%%

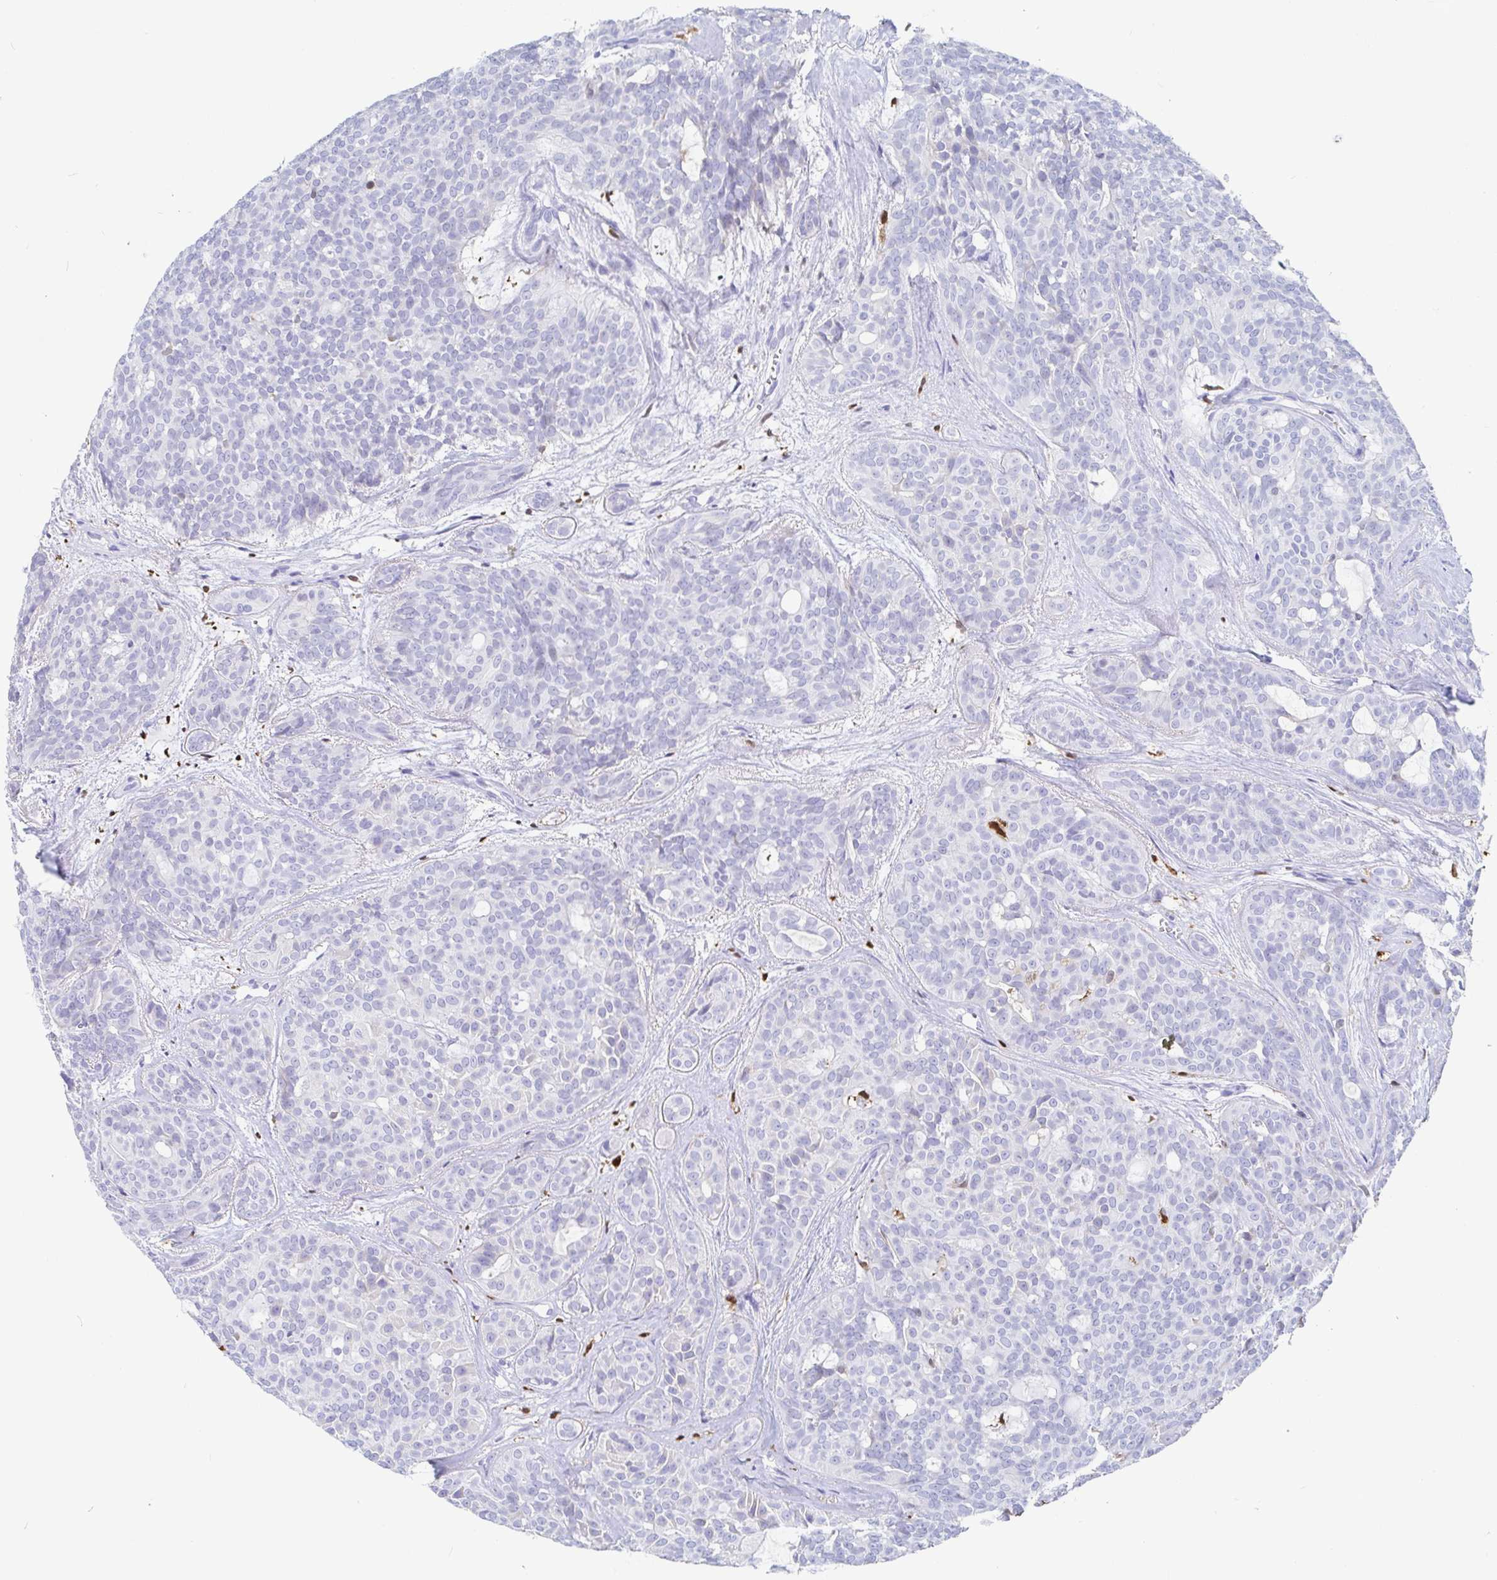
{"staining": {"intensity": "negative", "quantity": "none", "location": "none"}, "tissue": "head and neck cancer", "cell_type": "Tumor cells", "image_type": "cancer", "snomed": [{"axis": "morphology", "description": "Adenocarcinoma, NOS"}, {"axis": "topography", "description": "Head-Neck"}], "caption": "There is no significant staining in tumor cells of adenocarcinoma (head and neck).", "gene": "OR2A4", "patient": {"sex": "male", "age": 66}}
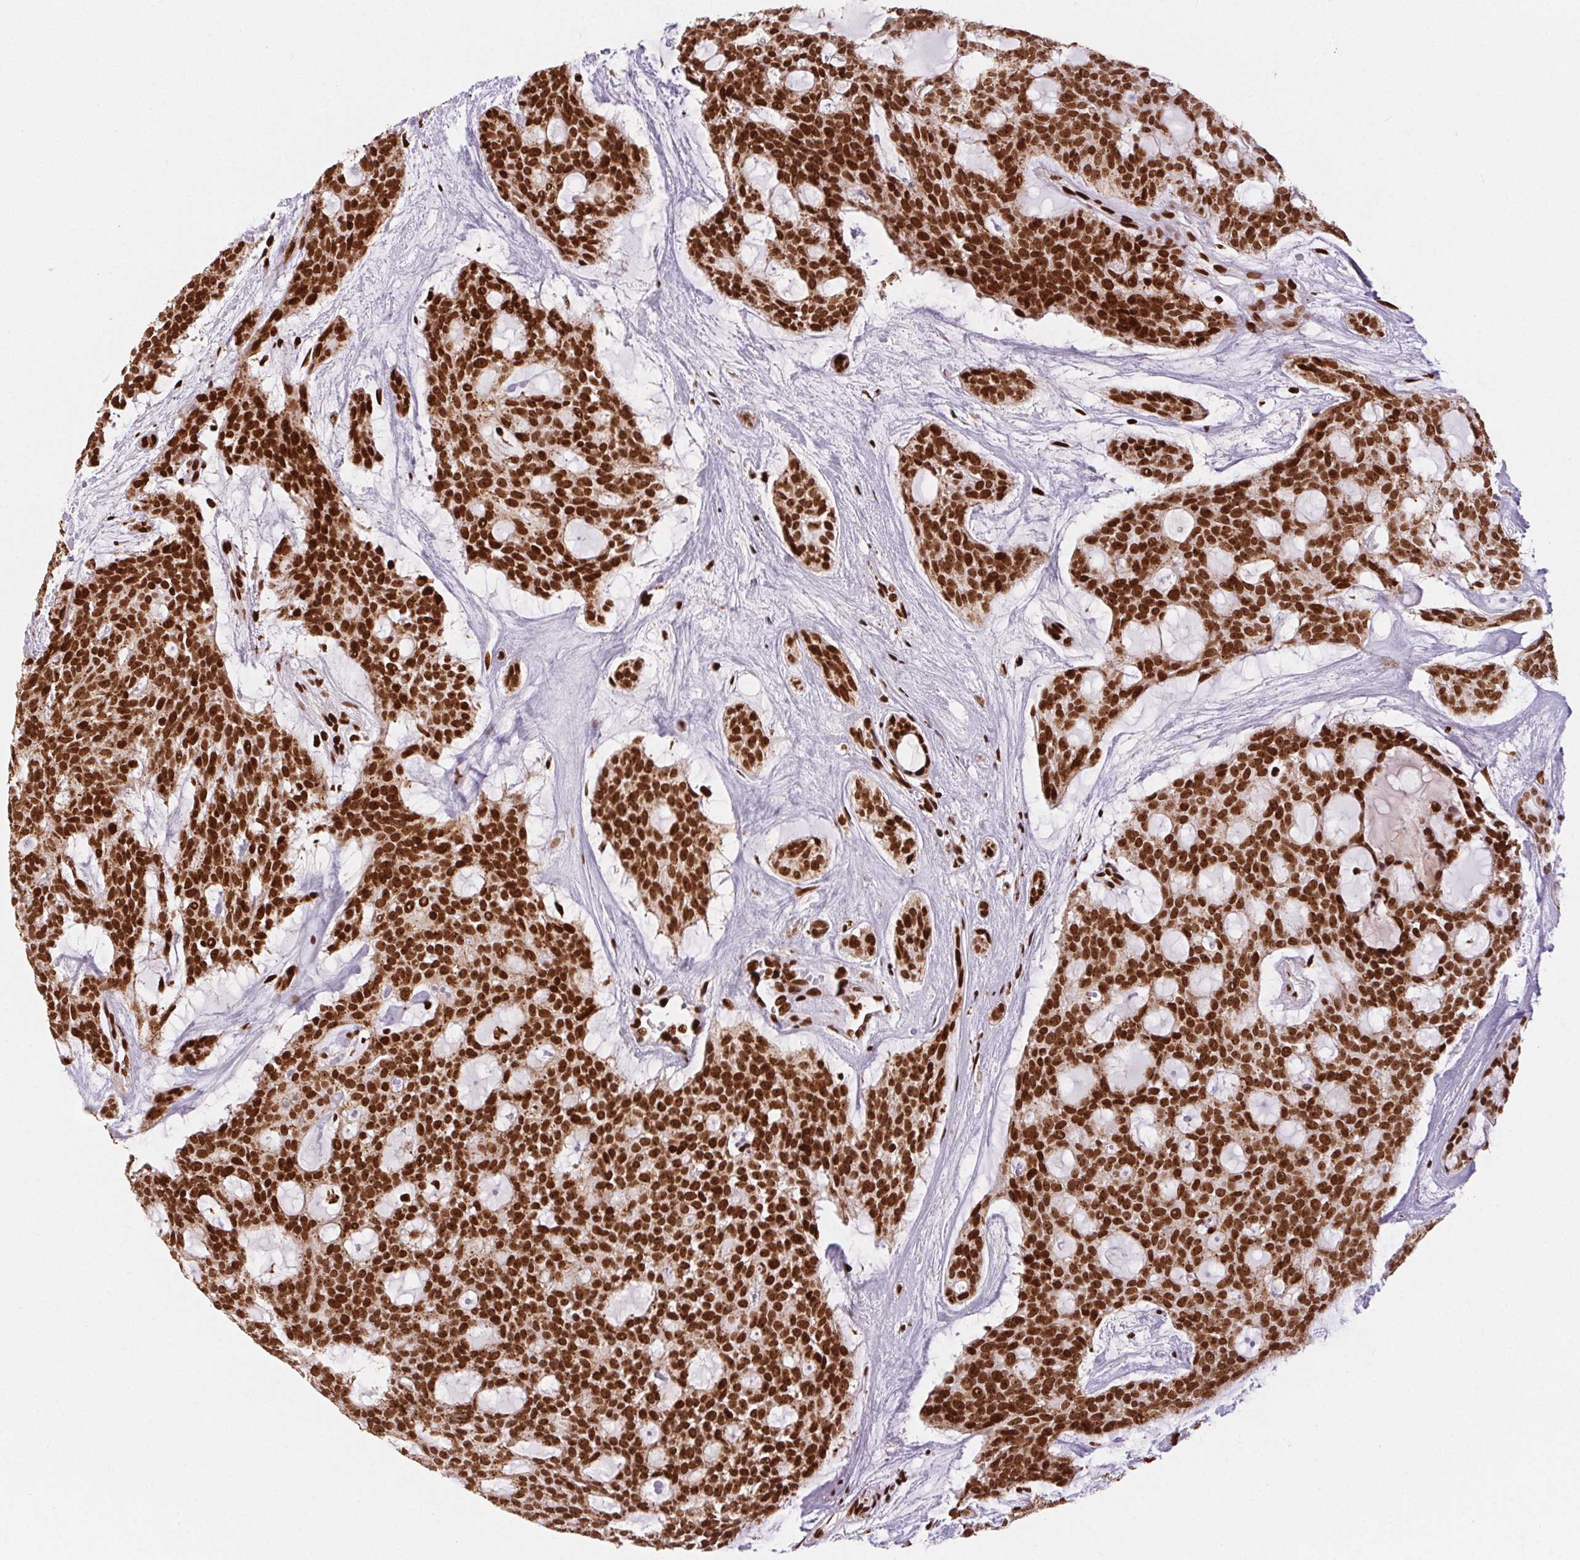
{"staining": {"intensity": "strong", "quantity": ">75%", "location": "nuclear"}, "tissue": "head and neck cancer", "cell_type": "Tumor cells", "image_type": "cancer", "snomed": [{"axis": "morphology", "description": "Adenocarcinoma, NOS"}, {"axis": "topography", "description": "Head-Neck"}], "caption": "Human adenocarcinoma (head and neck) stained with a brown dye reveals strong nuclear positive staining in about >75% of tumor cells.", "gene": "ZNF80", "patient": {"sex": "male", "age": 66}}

%%
%%

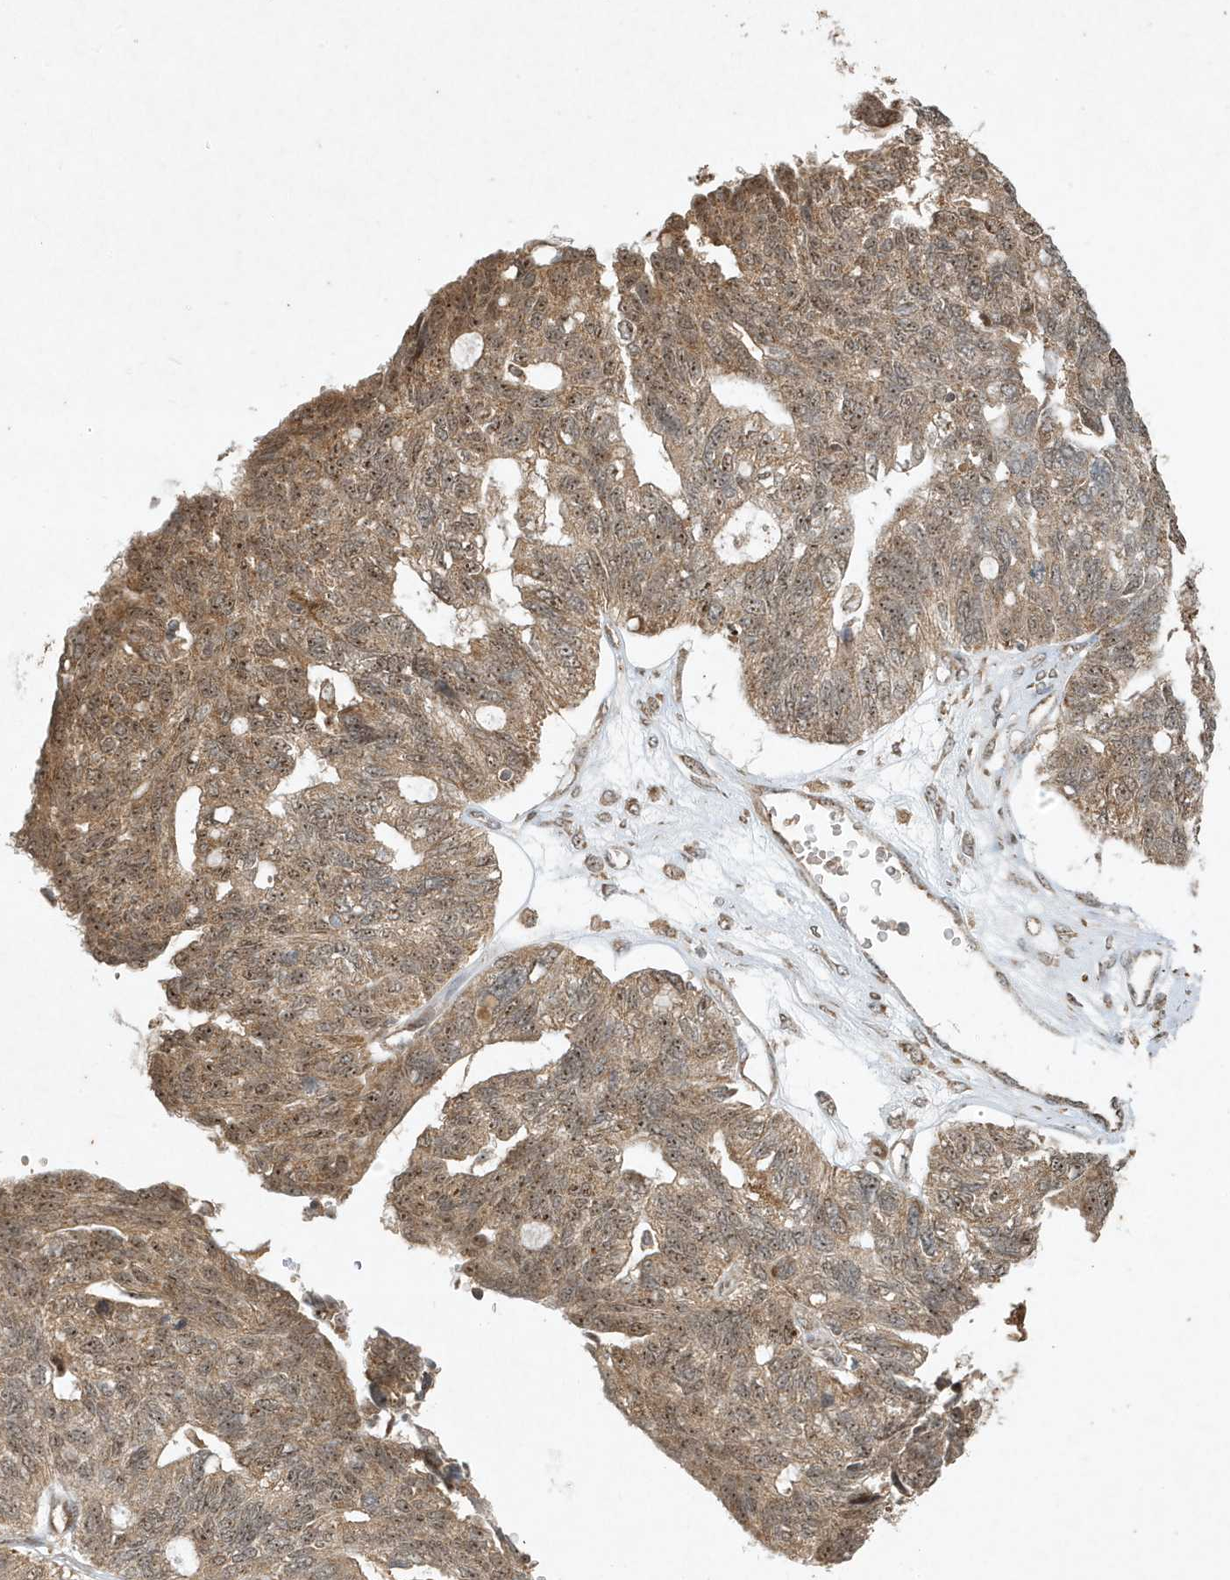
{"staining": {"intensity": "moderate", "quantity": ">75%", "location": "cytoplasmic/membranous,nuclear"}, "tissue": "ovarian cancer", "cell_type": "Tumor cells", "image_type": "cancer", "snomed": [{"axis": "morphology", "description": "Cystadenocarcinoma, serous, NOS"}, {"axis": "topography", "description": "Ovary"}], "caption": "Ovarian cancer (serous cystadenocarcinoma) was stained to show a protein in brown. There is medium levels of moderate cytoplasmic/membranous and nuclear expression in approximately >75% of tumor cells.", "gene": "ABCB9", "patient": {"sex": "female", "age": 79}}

%%
%%

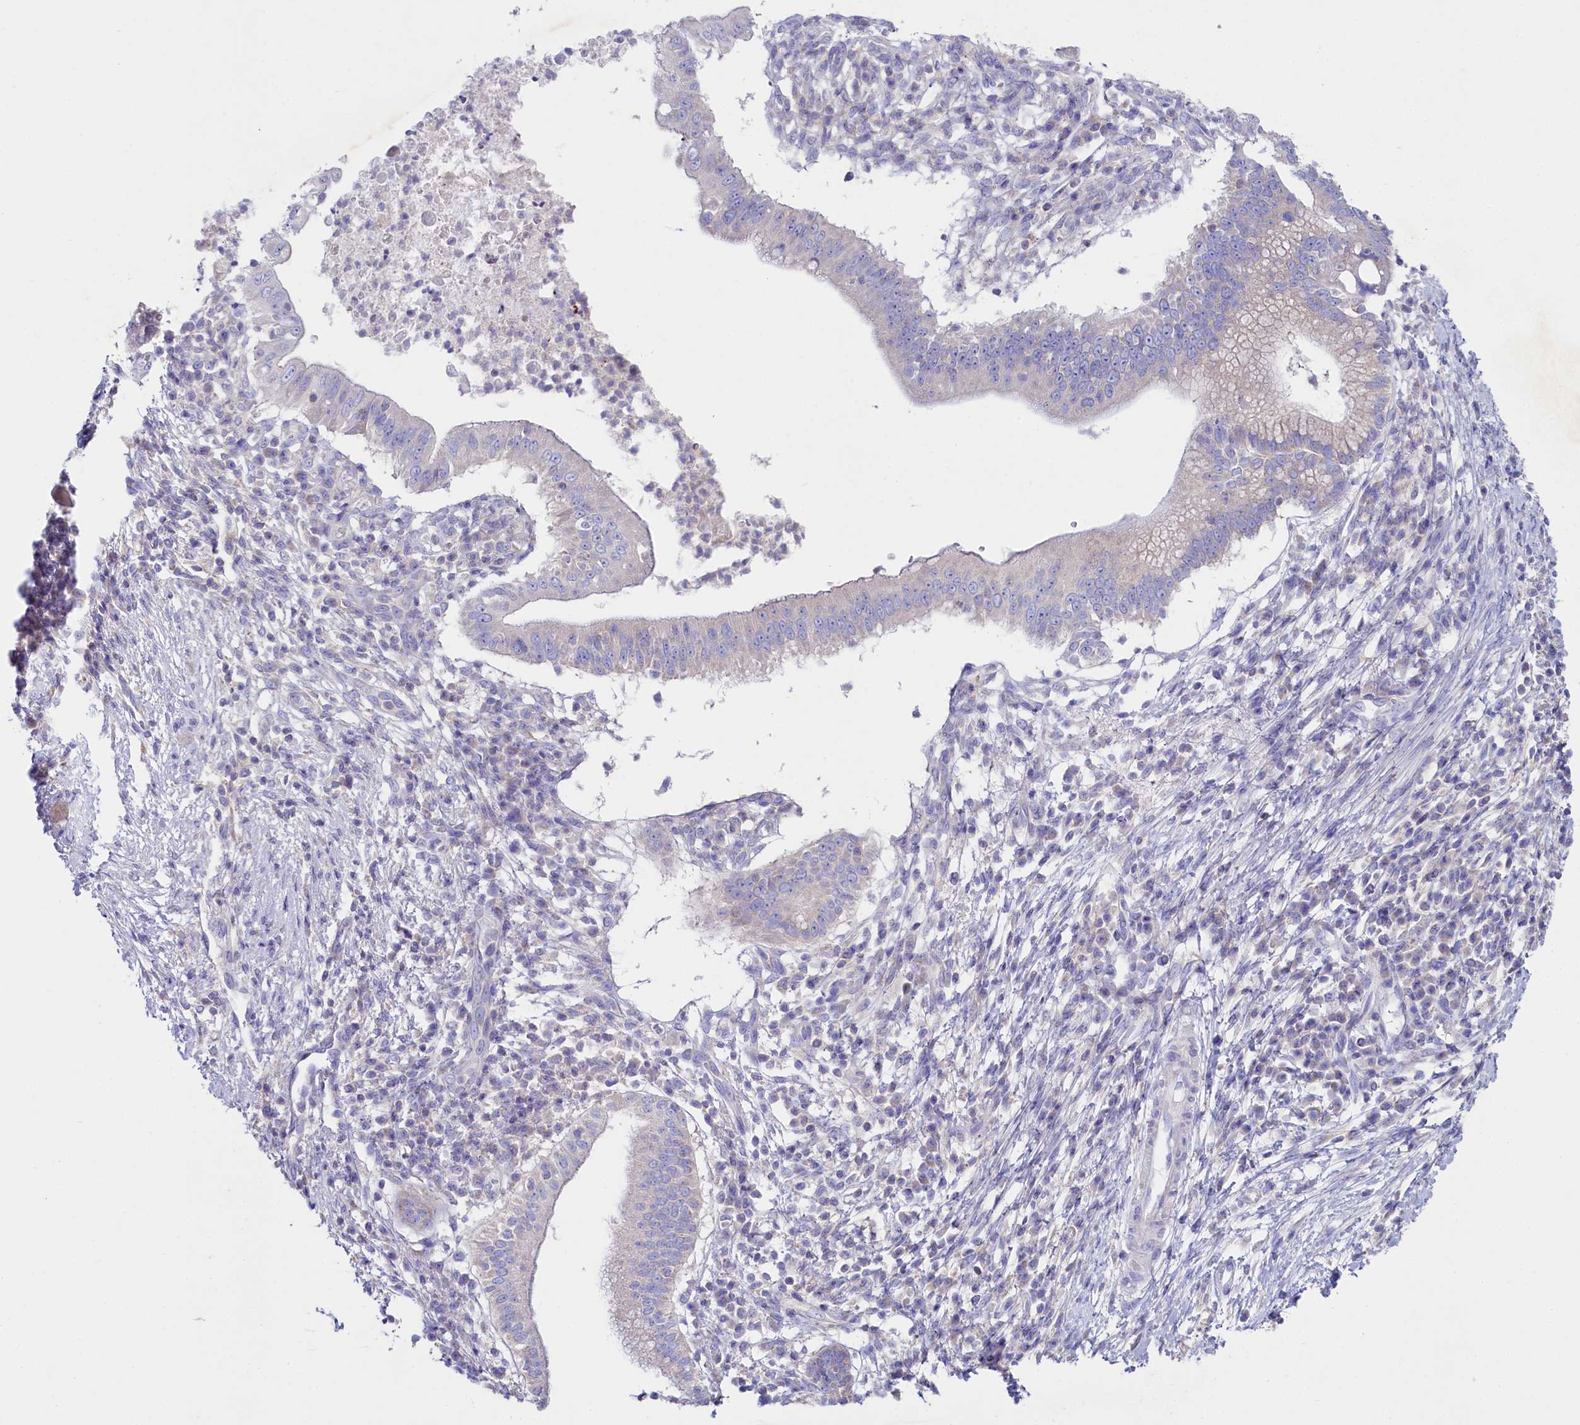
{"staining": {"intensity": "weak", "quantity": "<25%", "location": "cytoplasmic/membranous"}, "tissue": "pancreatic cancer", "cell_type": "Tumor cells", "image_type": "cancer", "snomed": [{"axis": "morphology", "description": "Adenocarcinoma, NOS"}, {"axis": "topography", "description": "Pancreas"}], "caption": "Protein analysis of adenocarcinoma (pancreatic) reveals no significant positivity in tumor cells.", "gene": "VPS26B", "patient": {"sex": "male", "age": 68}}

%%

PROBLEM TO SOLVE —
In the data above, take the line with "is no significant", the line with "and neck) stained", and every line between, and set them down exactly without pictures.

REPLY TO THE TASK —
{"staining": {"intensity": "negative", "quantity": "none", "location": "none"}, "tissue": "head and neck cancer", "cell_type": "Tumor cells", "image_type": "cancer", "snomed": [{"axis": "morphology", "description": "Adenocarcinoma, NOS"}, {"axis": "topography", "description": "Head-Neck"}], "caption": "There is no significant staining in tumor cells of adenocarcinoma (head and neck).", "gene": "OR2A4", "patient": {"sex": "male", "age": 66}}
{"staining": {"intensity": "strong", "quantity": ">75%", "location": "nuclear"}, "tissue": "head and neck cancer", "cell_type": "Tumor cells", "image_type": "cancer", "snomed": [{"axis": "morphology", "description": "Adenocarcinoma, NOS"}, {"axis": "topography", "description": "Head-Neck"}], "caption": "Human adenocarcinoma (head and neck) stained with a brown dye reveals strong nuclear positive staining in about >75% of tumor cells.", "gene": "ZNF80", "patient": {"sex": "male", "age": 66}}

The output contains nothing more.